第37話 宮仕えは死ぬことと見ツケタリ
『巨大ロボット在日米軍基地連続襲撃事件』のあと
アメリカ軍とアメリカ政府が怒鳴り込んできたので
まぁ形だけでも支援するかという方針、というか日本政府が例のごとく流されるまま、なし崩し的にそうなったわけだが。
自衛隊は気が進まなかった。
危険過ぎる。
まず自衛隊には武器の使用が認められていない。
それなのにギャンダムを捜索し、殺る気マンマンのアメリカ軍に追従しろとか。
命令が酷すぎるだろ。
ギャンダムが出てきたらどうなるんだ。
政治家のやつら何も考えてない。
以前テレビニュースで
「日本に駐留するアメリカ軍が攻撃された場合、日本国の自衛隊は『反撃能力』を行使できるのかどうか?」と問い詰められたことがあった。
それはつまり「アメリカの戦争に日本も巻き込まれるのか?」って質問なワケだが。
当時の総理大臣が『個別に判断する』としか答えないってマスコミが怒ってギャンギャン叩き報道をやっていた。
あの時は、「そりゃそう答えるしかないだろ。対外的には一応ああ言っておいて、いざとなったら相応の適切な『判断』をするだろうよ。そういう極秘の非常事態対応マニュアルもあるはず。いくらなんでも自衛隊を考えなしに使ったりはしないだろ」……そう思っていた。
──思い込んでたよ。
まさか、こんな『判断』をされるなんて思わなかった。
何をどう考えてこう『判断』したんだ?
日本人も日本政府も何も考えてない。
平気でそういう冷酷な命令を出してくる。
1993年5月4日カンボジア。
PKOの実績作りを急いだ政府に、丸腰で武装勢力待ち受ける紛争地帯に行かされた日本人文民警察。
その結果どうなったか? 忘れたのか?
内戦状態、戦争用の武器で武装した『軍隊』が跋扈する紛争地帯。そこに丸腰で乗り込んで行かされた日本の警察官らがどうなったか? 忘れたのか?

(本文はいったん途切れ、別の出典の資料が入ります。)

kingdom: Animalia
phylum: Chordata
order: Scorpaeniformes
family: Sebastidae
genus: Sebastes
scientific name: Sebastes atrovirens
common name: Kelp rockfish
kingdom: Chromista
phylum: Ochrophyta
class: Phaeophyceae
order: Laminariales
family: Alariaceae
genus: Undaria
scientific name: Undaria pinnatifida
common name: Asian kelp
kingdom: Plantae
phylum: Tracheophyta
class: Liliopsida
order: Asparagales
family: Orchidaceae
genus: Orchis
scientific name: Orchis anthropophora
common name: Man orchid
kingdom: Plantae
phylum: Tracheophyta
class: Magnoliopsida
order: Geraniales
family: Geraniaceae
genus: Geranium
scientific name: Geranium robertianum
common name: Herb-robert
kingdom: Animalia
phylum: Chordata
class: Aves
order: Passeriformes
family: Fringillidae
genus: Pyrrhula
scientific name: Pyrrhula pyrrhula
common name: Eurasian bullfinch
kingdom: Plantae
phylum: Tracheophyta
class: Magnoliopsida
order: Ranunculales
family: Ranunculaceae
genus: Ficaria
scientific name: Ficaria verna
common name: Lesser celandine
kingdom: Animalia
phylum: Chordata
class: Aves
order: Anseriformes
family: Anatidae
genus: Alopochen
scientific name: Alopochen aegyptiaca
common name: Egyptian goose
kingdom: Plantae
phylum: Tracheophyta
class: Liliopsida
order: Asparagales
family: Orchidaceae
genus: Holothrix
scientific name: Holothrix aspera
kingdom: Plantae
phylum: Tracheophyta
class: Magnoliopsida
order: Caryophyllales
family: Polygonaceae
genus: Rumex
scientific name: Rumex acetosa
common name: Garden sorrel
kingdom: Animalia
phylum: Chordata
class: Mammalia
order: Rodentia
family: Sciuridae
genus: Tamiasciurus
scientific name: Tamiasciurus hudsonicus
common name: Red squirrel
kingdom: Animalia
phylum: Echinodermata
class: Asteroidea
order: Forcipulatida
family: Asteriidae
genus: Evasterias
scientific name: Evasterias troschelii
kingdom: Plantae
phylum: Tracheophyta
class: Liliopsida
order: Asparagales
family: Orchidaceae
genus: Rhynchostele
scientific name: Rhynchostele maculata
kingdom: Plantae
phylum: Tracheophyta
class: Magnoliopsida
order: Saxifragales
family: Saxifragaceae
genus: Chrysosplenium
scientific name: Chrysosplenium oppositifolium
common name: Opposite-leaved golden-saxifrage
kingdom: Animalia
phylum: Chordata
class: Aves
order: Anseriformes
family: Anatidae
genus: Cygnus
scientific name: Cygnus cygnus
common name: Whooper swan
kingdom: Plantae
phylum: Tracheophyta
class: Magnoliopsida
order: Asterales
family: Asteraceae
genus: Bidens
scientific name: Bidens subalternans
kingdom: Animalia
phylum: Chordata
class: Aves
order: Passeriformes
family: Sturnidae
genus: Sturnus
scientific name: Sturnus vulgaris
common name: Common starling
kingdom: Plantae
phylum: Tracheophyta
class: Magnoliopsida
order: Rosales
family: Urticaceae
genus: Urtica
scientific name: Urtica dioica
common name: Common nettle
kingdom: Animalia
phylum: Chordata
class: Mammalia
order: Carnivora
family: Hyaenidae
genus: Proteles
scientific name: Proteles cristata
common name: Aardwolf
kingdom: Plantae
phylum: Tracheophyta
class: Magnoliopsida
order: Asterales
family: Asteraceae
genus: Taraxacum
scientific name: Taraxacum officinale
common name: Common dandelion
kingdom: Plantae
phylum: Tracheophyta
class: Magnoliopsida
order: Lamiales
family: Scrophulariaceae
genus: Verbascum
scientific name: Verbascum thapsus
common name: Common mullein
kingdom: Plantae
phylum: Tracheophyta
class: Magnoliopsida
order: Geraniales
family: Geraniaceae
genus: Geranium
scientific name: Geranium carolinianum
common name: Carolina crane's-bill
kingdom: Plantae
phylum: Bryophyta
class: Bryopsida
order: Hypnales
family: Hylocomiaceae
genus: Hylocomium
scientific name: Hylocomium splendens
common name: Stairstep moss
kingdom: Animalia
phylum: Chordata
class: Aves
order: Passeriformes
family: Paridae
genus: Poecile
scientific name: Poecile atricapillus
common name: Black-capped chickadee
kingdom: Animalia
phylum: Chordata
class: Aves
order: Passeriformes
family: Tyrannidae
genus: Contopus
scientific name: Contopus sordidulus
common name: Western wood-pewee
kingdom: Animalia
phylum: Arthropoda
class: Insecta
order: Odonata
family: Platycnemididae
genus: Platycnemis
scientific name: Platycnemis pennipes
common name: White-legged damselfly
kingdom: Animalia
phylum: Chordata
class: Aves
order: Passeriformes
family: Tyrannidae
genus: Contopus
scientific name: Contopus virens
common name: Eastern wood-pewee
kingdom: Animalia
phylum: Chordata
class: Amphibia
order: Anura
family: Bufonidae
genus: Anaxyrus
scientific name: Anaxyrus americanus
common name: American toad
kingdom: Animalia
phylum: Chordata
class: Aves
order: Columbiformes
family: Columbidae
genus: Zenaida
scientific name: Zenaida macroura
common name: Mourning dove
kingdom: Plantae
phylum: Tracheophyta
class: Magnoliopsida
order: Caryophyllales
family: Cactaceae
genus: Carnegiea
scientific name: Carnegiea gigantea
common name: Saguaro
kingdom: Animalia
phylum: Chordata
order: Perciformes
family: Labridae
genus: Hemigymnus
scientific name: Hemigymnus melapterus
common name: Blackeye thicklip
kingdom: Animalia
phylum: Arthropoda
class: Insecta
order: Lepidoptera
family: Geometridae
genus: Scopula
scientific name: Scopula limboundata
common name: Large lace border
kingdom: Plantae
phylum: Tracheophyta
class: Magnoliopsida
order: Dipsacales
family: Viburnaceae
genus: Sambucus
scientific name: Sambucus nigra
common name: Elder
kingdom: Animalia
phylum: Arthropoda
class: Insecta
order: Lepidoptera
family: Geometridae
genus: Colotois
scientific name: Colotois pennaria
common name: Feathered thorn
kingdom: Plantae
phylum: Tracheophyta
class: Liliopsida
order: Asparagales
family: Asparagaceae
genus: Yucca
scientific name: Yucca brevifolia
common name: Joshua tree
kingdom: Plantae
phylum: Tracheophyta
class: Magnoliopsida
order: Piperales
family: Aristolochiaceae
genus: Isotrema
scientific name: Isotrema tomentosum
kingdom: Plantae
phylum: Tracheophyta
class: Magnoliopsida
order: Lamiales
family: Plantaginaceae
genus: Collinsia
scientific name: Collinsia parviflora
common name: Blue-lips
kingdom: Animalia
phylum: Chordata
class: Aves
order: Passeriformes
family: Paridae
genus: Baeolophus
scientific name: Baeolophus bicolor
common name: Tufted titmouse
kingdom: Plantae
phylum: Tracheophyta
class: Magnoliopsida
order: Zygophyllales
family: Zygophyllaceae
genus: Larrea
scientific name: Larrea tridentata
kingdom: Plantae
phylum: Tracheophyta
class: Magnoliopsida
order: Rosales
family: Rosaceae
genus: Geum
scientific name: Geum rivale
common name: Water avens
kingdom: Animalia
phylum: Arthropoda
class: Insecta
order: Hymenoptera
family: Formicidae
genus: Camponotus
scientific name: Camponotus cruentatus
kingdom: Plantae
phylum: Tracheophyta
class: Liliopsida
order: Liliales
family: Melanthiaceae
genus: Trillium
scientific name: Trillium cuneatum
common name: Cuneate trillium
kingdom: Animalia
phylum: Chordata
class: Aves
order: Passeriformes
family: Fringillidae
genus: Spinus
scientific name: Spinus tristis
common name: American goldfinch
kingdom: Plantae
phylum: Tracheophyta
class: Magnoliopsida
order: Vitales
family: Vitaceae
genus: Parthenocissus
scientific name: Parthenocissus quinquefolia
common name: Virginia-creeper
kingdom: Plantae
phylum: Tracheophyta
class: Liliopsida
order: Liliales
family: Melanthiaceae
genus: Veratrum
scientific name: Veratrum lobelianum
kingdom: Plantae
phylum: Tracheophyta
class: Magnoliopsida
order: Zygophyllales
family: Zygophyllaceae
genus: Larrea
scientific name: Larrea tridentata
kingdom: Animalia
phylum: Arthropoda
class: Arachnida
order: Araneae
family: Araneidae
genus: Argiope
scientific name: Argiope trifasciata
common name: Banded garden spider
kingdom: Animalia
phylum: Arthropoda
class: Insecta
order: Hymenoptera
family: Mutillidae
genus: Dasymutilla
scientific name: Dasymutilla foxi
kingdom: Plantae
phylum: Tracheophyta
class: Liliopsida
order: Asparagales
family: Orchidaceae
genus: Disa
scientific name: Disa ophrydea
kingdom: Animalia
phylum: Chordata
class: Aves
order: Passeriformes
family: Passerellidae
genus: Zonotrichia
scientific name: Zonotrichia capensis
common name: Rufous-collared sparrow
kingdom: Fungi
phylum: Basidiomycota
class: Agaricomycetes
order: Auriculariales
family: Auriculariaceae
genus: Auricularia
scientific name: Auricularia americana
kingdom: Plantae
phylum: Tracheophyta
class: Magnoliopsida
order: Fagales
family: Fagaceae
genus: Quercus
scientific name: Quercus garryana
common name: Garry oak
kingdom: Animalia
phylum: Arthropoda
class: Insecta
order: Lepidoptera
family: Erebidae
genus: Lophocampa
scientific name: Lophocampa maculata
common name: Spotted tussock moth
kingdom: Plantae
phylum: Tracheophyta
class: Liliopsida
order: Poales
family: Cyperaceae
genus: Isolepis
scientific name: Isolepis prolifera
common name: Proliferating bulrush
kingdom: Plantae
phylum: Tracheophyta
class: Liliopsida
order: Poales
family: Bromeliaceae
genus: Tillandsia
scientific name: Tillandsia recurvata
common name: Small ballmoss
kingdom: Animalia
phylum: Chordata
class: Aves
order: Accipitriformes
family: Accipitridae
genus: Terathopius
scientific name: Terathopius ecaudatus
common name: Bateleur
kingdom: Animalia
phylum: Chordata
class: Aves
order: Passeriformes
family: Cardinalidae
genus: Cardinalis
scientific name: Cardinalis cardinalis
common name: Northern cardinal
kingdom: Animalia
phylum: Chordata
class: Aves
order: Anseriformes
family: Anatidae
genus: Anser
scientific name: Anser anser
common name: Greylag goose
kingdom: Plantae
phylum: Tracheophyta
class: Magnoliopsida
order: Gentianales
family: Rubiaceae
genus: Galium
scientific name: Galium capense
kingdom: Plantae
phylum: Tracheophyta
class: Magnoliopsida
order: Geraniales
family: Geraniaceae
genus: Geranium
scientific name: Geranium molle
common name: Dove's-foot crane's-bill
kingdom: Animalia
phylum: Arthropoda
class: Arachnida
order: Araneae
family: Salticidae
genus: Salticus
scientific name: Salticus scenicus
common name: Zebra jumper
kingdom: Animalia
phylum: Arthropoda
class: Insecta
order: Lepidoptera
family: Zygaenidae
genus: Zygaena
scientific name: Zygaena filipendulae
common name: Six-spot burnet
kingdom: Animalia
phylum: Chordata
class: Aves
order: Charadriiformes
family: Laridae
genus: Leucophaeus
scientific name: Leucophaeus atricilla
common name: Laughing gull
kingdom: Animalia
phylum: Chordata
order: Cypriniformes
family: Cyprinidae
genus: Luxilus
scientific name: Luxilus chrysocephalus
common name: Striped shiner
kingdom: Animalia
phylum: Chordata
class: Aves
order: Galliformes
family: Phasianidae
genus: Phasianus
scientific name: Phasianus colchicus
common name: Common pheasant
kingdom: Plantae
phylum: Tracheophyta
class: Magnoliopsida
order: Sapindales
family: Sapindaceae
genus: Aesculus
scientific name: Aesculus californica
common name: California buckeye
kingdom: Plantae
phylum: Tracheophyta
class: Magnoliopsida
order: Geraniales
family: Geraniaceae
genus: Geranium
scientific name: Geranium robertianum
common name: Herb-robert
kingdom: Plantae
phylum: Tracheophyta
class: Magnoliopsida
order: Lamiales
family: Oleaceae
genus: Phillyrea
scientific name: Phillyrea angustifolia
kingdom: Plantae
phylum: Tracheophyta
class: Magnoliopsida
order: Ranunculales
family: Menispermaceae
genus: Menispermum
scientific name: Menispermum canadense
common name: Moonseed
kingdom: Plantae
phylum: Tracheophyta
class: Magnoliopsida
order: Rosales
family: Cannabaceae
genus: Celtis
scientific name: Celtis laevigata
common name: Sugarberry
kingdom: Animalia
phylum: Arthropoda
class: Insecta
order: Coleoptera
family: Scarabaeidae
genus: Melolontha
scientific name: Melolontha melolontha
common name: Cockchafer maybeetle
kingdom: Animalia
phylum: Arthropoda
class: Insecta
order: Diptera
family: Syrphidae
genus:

当然のように地元の武装組織に一方的に襲撃され死者を出した。
当たり前だろ。やる前からわかりきってたことだろ。誰だ命令を出したのは? 誰もまともに責任を取ってないだろ。有耶無耶にしただろ。
またあれをする気なのか……。
敗戦から戦争アレルギーになり軍隊アレルギーになり。
そういうものに関わるものすべてを軽蔑するようになり。
それら尖兵となる自衛隊員などの命は、どこかよそ事でもあるかのように無関心で居られる非情さがある。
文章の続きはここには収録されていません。